Sixers fans need to relax about team's offseason

Here’s a brief message that some Sixers fans can use right now: relax.

Remember that you have a team with two budding superstars that reached the Eastern Conference semifinals just last season and should only be headed upward from here.

Sure, there’s going to be some level of disappointment when Brett Brown proclaimed the Sixers were going “star hunting” this summer only to come up empty on the free-agent market outside of re-signing their own players.

But, more than anything, how things transpired for the Sixers over the past few weeks should let you know that much more goes into landing a free agent than simply basketball.

Look at the first major domino to fall in free agency, Paul George. The five-time All-Star didn’t hesitate to make his decision and announced he was rejoining the Oklahoma City Thunder at a Russell Westbrook party shortly after midnight on July 1.

Despite the Sixers being in the mix for George, the Thunder always had the upper hand. The Thunder had George in the fold for a full year after acquiring him from Indiana last summer and used every day to convince him OKC was the right place to move forward.

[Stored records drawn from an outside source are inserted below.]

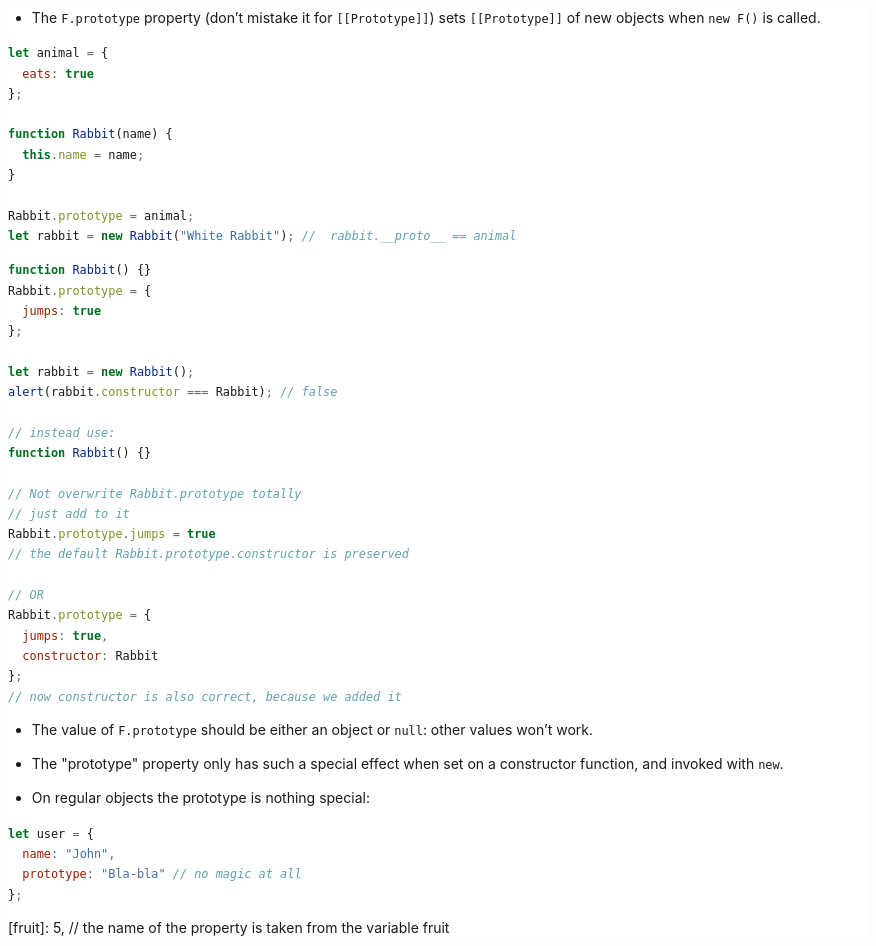 - The `F.prototype` property (don’t mistake it for `[[Prototype]]`) sets `[[Prototype]]` of new objects when `new F()` is called.

```js
let animal = {
  eats: true
};

function Rabbit(name) {
  this.name = name;
}

Rabbit.prototype = animal;
let rabbit = new Rabbit("White Rabbit"); //  rabbit.__proto__ == animal
```

```js
function Rabbit() {}
Rabbit.prototype = {
  jumps: true
};

let rabbit = new Rabbit();
alert(rabbit.constructor === Rabbit); // false

// instead use:
function Rabbit() {}

// Not overwrite Rabbit.prototype totally
// just add to it
Rabbit.prototype.jumps = true
// the default Rabbit.prototype.constructor is preserved

// OR
Rabbit.prototype = {
  jumps: true,
  constructor: Rabbit
};
// now constructor is also correct, because we added it
```

- The value of `F.prototype` should be either an object or `null`: other values won’t work.

- The "prototype" property only has such a special effect when set on a constructor function, and invoked with `new`.

- On regular objects the prototype is nothing special:

```js
let user = {
  name: "John",
  prototype: "Bla-bla" // no magic at all
};
```


  [fruit]: 5, // the name of the property is taken from the variable fruit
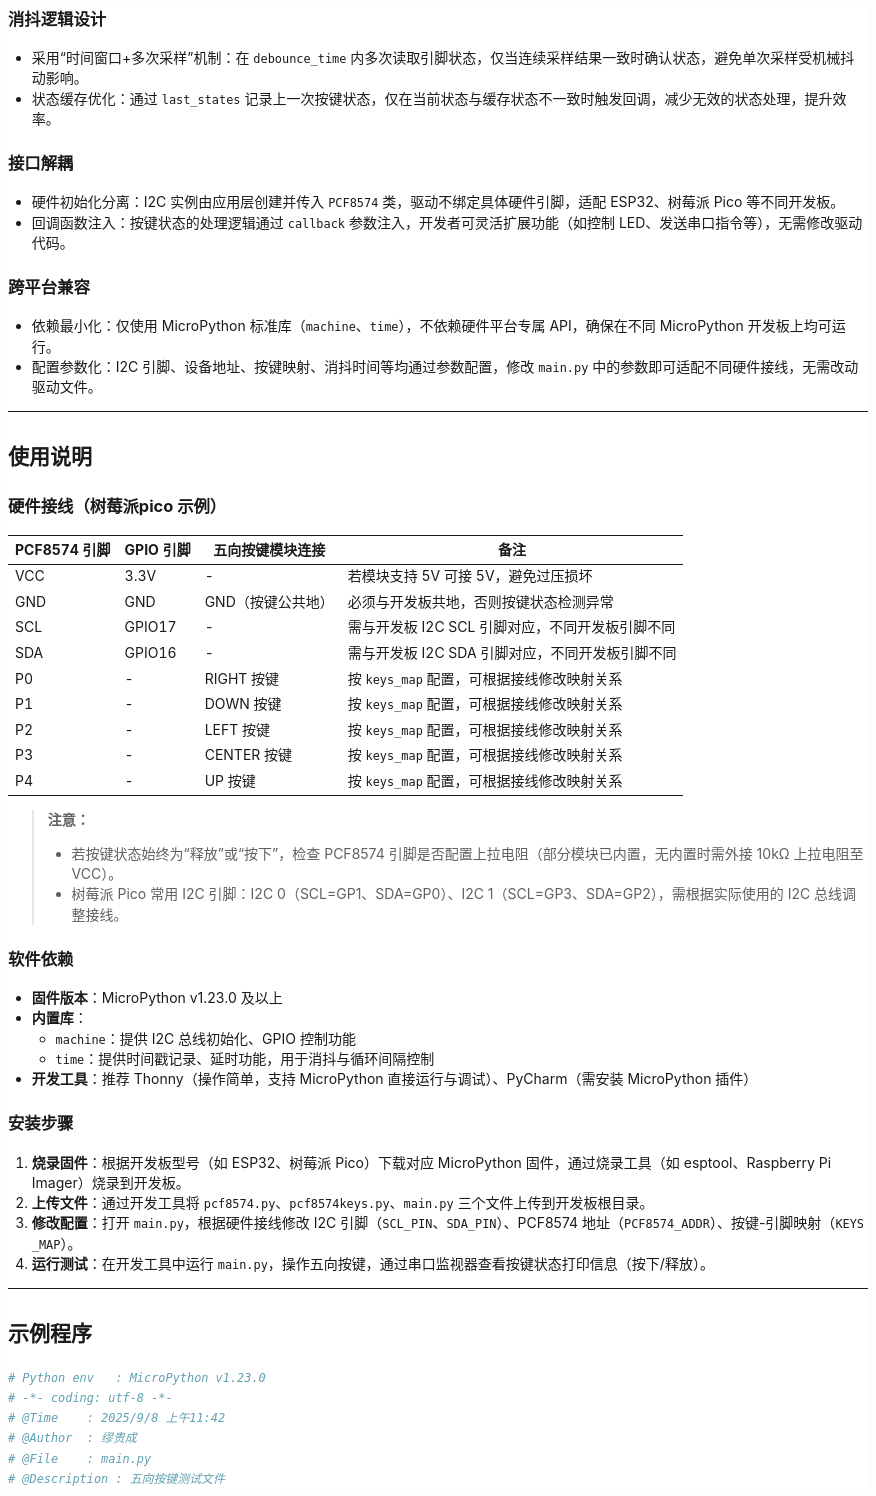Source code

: ### 消抖逻辑设计
- 采用“时间窗口+多次采样”机制：在 `debounce_time` 内多次读取引脚状态，仅当连续采样结果一致时确认状态，避免单次采样受机械抖动影响。
- 状态缓存优化：通过 `last_states` 记录上一次按键状态，仅在当前状态与缓存状态不一致时触发回调，减少无效的状态处理，提升效率。

### 接口解耦
- 硬件初始化分离：I2C 实例由应用层创建并传入 `PCF8574` 类，驱动不绑定具体硬件引脚，适配 ESP32、树莓派 Pico 等不同开发板。
- 回调函数注入：按键状态的处理逻辑通过 `callback` 参数注入，开发者可灵活扩展功能（如控制 LED、发送串口指令等），无需修改驱动代码。

### 跨平台兼容
- 依赖最小化：仅使用 MicroPython 标准库（`machine`、`time`），不依赖硬件平台专属 API，确保在不同 MicroPython 开发板上均可运行。
- 配置参数化：I2C 引脚、设备地址、按键映射、消抖时间等均通过参数配置，修改 `main.py` 中的参数即可适配不同硬件接线，无需改动驱动文件。
---
## 使用说明
### 硬件接线（树莓派pico 示例）
| PCF8574 引脚 |  GPIO 引脚 | 五向按键模块连接 | 备注 |
|--------------|----------------|------------------|------|
| VCC          | 3.3V           | -                | 若模块支持 5V 可接 5V，避免过压损坏 |
| GND          | GND            | GND（按键公共地） | 必须与开发板共地，否则按键状态检测异常 |
| SCL          | GPIO17         | -                | 需与开发板 I2C SCL 引脚对应，不同开发板引脚不同 |
| SDA          | GPIO16         | -                | 需与开发板 I2C SDA 引脚对应，不同开发板引脚不同 |
| P0           | -              | RIGHT 按键        | 按 `keys_map` 配置，可根据接线修改映射关系 |
| P1           | -              | DOWN 按键         | 按 `keys_map` 配置，可根据接线修改映射关系 |
| P2           | -              | LEFT 按键         | 按 `keys_map` 配置，可根据接线修改映射关系 |
| P3           | -              | CENTER 按键       | 按 `keys_map` 配置，可根据接线修改映射关系 |
| P4           | -              | UP 按键           | 按 `keys_map` 配置，可根据接线修改映射关系 |

> **注意：**
> - 若按键状态始终为“释放”或“按下”，检查 PCF8574 引脚是否配置上拉电阻（部分模块已内置，无内置时需外接 10kΩ 上拉电阻至 VCC）。
> - 树莓派 Pico 常用 I2C 引脚：I2C 0（SCL=GP1、SDA=GP0）、I2C 1（SCL=GP3、SDA=GP2），需根据实际使用的 I2C 总线调整接线。

### 软件依赖
- **固件版本**：MicroPython v1.23.0 及以上  
- **内置库**：
  - `machine`：提供 I2C 总线初始化、GPIO 控制功能
  - `time`：提供时间戳记录、延时功能，用于消抖与循环间隔控制
- **开发工具**：推荐 Thonny（操作简单，支持 MicroPython 直接运行与调试）、PyCharm（需安装 MicroPython 插件）

### 安装步骤
1. **烧录固件**：根据开发板型号（如 ESP32、树莓派 Pico）下载对应 MicroPython 固件，通过烧录工具（如 esptool、Raspberry Pi Imager）烧录到开发板。
2. **上传文件**：通过开发工具将 `pcf8574.py`、`pcf8574keys.py`、`main.py` 三个文件上传到开发板根目录。
3. **修改配置**：打开 `main.py`，根据硬件接线修改 I2C 引脚（`SCL_PIN`、`SDA_PIN`）、PCF8574 地址（`PCF8574_ADDR`）、按键-引脚映射（`KEYS_MAP`）。
4. **运行测试**：在开发工具中运行 `main.py`，操作五向按键，通过串口监视器查看按键状态打印信息（按下/释放）。
---
## 示例程序
```python
# Python env   : MicroPython v1.23.0
# -*- coding: utf-8 -*-
# @Time    : 2025/9/8 上午11:42
# @Author  : 缪贵成
# @File    : main.py
# @Description : 五向按键测试文件
```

“They honestly check the boxes where I needed those boxes to be checked from what a player wants and needs out of a front office, out of a medical group, out of teammates, out of coaching staff,” George said during exit interviews. “I mean, honestly, they can't say it anymore [than] that. They checked the boxes on what needs to be checked.”

Even with George on the market, the Sixers always had their top focus on the biggest available fish in the game: LeBron James. They even secured a meeting with James’ camp, albeit only with agent Rich Paul and not the three-time champion himself. 

Still, the Sixers, with Ben Simmons and Joel Embiid leading the way, were serious contenders for James as Paul confirmed.

"The teams that he looked at, he looked at for guys like Ben Simmons,” Paul, who is also Simmons’ agent, said on NBA TV during a summer league game. “There's a reason why he looked at Philadelphia, but ultimately he chose the Lakers.”

And what ultimately made James join the Lakers, no matter what his representatives say to the contrary, had little to do with basketball. James has turned himself into an entertainment mogul, so who better to learn from than Magic Johnson? 

After all, King James reportedly already had dinner in Los Angeles last week with Al Pacino and Leonardo DiCaprio

We all love Philadelphia, but those types of Hollywood power brokers aren’t exactly making reservations for restaurants on Broad Street.

So the Sixers swung and missed on George for familiarity and James for off-court opportunities. 

Perhaps you can swallow missing out on two of the game’s best players, but now role players are spurning the franchise too? That’s enough to push a Sixers fan over the edge … until you dig a little bit deeper.

Nemanja Bjelica had his qualifying offer with the Minnesota Timberwolves rescinded and immediately jumped to the best situation for him when he reportedly agreed to a one-year deal with the Sixers.

However, Bjelica informed the team he was backing out of the deal and returning to Europe. That was until fellow Serbian and Kings general manager, Vlade Divac, came calling. Now the two sides are apparently deep in discussion on a multi-year contract.

Once you push through the initial wave of confusion, you find out that Bjelica simply didn’t want to move his family to Philadelphia for a year and be back on the hunt next summer. He was seeking what most of us do in a new job, which is stability. 

While that may seem a bit unreasonable for an NBA reserve big man, you can’t blame a guy for trying. And now it appears he may find some of what he desired in Sacramento.

Back here in Philadelphia, the Sixers are surely second-guessing what happened to their star hunt this offseason. While it came up empty-handed, the Sixers — and their fans — have to understand that so much more factors into securing a free agent than what actually takes place on the court and is not a red flag on the franchise.